3. What is happening in this photo? a. A child is pointing an AK-47 at me. You can tell he is a sniper by the camouflage. b. Two silly people who don’t know that meat comes from the grocery store are blasting away at endangered species. c. I don’t know, but I’ve assumed the fetal position while shivering in a mysterious puddle. Send help. d. A father is teaching his son about the value of science-based conservation, ethical hunting and safe firearms handling as they hunt turkeys together.
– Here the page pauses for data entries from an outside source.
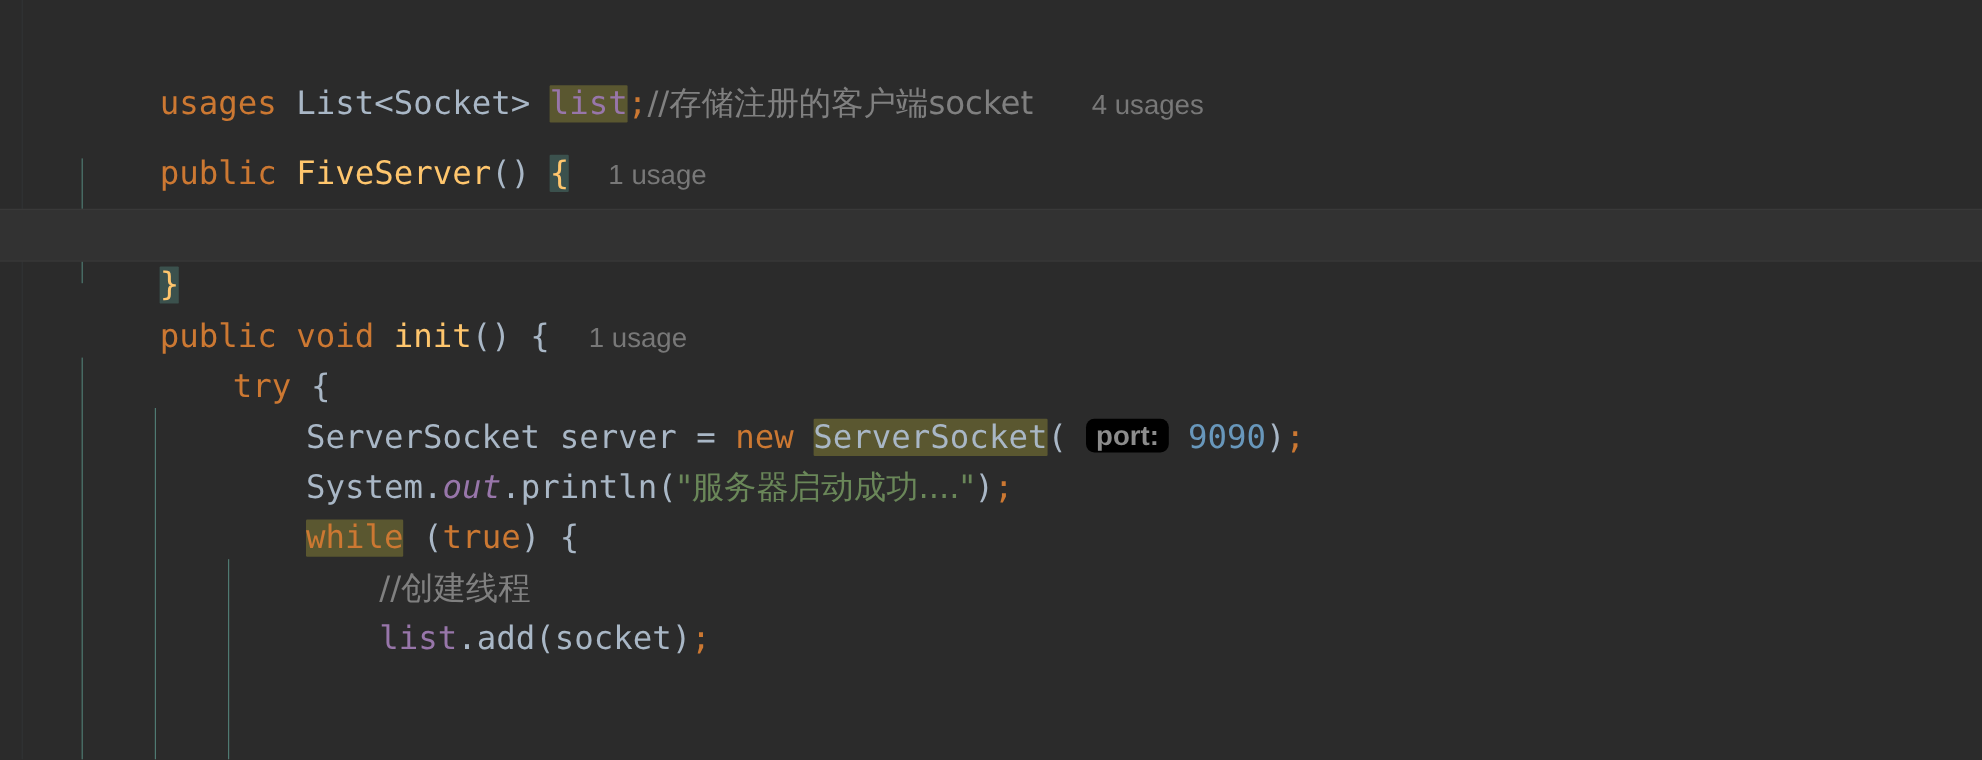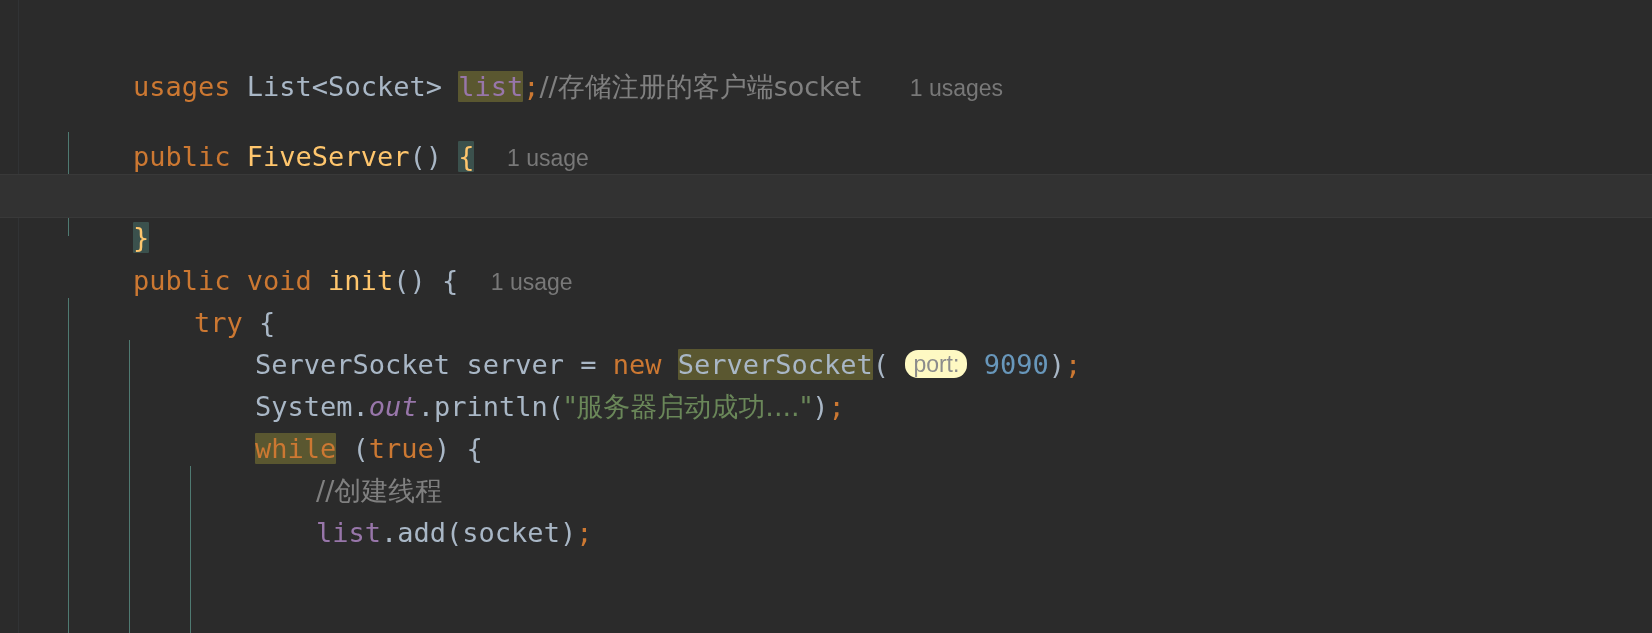--- a/index.html
+++ b/index.html
@@ -120,7 +120,7 @@
   <div class="indent-guide" style="left:190px; top:466px; height:167px;"></div>
 
   <div class="code-line" style="height:58px; line-height:58px;">
-    <span class="kw">usages</span><span class="punc"> </span><span class="type">List&lt;Socket&gt;</span><span class="punc"> </span><span class="field hl-ident">list</span><span class="semi">;</span><span class="cmt cjk">//存储注册的客户端socket</span><span>   </span><span class="usages">1 usages</span>
+    <span class="kw">usages</span><span class="punc"> </span><span class="type">List&lt;Socket&gt;</span><span class="punc"> </span><span class="field hl-ident">list</span><span class="semi">;</span><span class="cmt cjk">//存储注册的客户端socket</span><span>   </span><span class="usages">4 usages</span>
   </div>
 
   <div class="code-line" style="height:24px;"></div>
4. Which of these things applies to you, the American citizen? a. I didn’t know AK-47s came in text format. Huh. b. The first thing. That second thing was just a typo or something. c. I don’t care, but I’m 100% certain I need new pants! d. All of them apply to me as an individual, and I don’t see why this is so confusing to some people.
5. What does this sign mean? a. The AK-47s have been rounded up and put in a pen. b. There is no more crime and all of our problems have been solved. Kum-ba-yah! c. I finally know one—it’s a safe space! (I hope they sell pants there.) d. This is a business that doesn’t want my money.
If you got mostly A’s: Congratulations! You’re qualified to be a mainstream journalist…if you can figure out how to hide from the AK-47s, that is!
If you got mostly B’s: You’re also qualified to be a mainstream journalist…if you can find someone else to take over your YouTube commenting duties, that is!
If you got mostly C’s: You’re already a mainstream journalist. And also the reason we buy stock in companies that make laundry detergent.
If you got mostly D’s: Sorry, but you just don’t have what it takes to write about guns or gun rights for a mainstream publication. The good news is that you can still get rich (see the stock tip above)!